The third argument, used in discussions at technician level: a significant number of illegal migrants arriving in Austria would have had in their mobile phones log-in data to Romanian GSM networks, a sign that they had passed through Romania. According to G4Media, the argument was quickly dismissed, as these were migrants caught by Romanian police officers themselves.

So Austria’s pseudo-arguments do not stand up. Their unjustified nature is obvious. Romania is not the main cause of the increase in illegal migrants in Austria. The causes must be sought either in Greece, at the gateway to Schengen, or in Serbia and Hungary, the countries pushing these migrants to Vienna. Except that the head of the Austrian government, Karl Nehammer, has a special political partnership with pro-Russian authoritarian leaders Alexandar Vucic and Viktor Orban.

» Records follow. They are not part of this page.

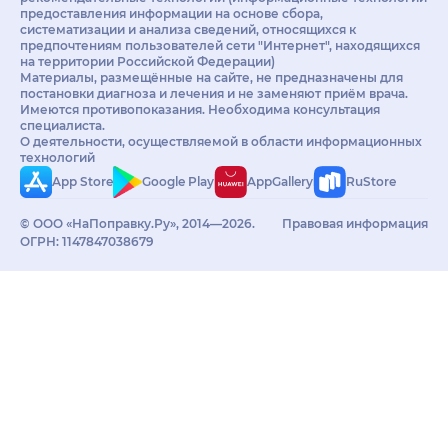
предоставления информации на основе сбора,
систематизации и анализа сведений, относящихся к
предпочтениям пользователей сети "Интернет", находящихся
на территории Российской Федерации)
Материалы, размещённые на сайте, не предназначены для
постановки диагноза и лечения и не заменяют приём врача.
Имеются противопоказания. Необходима консультация
специалиста.
О деятельности, осуществляемой в области информационных
технологий
App Store
Google Play
AppGallery
RuStore
© ООО «НаПоправку.Ру», 2014—2026.
Правовая информация
ОГРН: 1147847038679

The unsustainable argument was coupled with unacceptable personal behaviour by some Austrian officials, according to G4Media. Romanian officials who tried to explain Bucharest’s position in Vienna with arguments were treated in contempt of diplomatic custom.

Austria’s impossible-to-explain veto is not only damaging to Romania, but to the whole European Union. At a time when the EU needs to show unity in a tense regional context, when the EU needs to demonstrate that it is a structure based on transparent rules and principles that make it attractive to states such as Ukraine or Moldova, Austria’s deviant political behavior threatens precisely these values.

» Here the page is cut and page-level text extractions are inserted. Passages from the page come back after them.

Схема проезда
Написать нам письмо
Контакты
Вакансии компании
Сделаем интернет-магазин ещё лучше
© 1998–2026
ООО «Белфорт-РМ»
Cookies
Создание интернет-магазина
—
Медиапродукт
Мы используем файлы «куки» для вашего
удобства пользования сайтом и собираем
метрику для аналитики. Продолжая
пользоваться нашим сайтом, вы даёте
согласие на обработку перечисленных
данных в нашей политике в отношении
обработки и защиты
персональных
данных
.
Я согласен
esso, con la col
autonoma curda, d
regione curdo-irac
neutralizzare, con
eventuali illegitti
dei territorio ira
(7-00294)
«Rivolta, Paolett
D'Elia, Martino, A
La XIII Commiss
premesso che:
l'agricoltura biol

In fact, Austria is now acting just like Viktor Orban’s autocratic Hungary, which used its veto to block €18 billion in EU aid for Ukraine. In both cases, Vienna and Budapest are acting unfriendly, unjustifiably, in obvious bad faith.

Is this a decision taken under Russian influence or out of fear of Russia, as some Romanian politicians are already claiming, given Moscow’s long-standing influence over Vienna? There is no evidence to support this scenario. But given the lack of any plausible argument, such explanations are to be expected.

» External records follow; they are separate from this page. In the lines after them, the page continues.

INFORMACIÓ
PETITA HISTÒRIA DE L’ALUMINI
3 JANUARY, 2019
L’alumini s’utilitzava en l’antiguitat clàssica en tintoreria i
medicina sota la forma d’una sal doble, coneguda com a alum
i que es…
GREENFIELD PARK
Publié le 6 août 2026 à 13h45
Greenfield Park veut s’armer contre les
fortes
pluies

But we should note one thing: whether Austria likes it or not, Russia is profiting from the lack of solidarity and solidity in the EU, just as it is profiting from Viktor Orban’s repeated blockades.

What’s to be done? Romania and the EU must now force a final vote at the JHA Council on 8-9 December, against Austria’s desire to take the issue off the agenda. Austria must be left alone among the 27 EU member states. If they maintain their veto for Romania, the authorities in Vienna must publicly explain their solitary position.

And perhaps this is the time for a real discussion in the EU about Austria’s famous strategic patience, a euphemism for the duplicitous policy that allows it to enjoy the benefits of both the EU and its close relationship with Russia. In times of war, even a country like Austria has to choose sides. Romania did, as weak, corrupt and unreformed as it is. And it chose the right side.

Note: For those who wonder if the position of G4Media, which questioned the verifiability of the justice reforms and argued that the current power does not deserve such an award, has changed, the answer is that it has not. What I have described above is a flawed political mechanism, which as journalists we are duty bound to expose. It is not inconsistent for the press, civil society, to criticize, to question institutional decisions when we consider them incorrect. This is what we did when we considered that the justice reforms of the PSD-PNL-UDMR coalition are mimicked, that the European Commission’s CVM report is too mild or that the same Commission’s report on Schengen did not take into account serious problems in Romanian customs. But these reports create an institutional reality, which the press can only criticize, without being able to change it. And political decisions are made on the basis of mechanisms and institutional reality, as the Netherlands did. What Austria is doing is ignoring institutional reality, which is the reason for this article.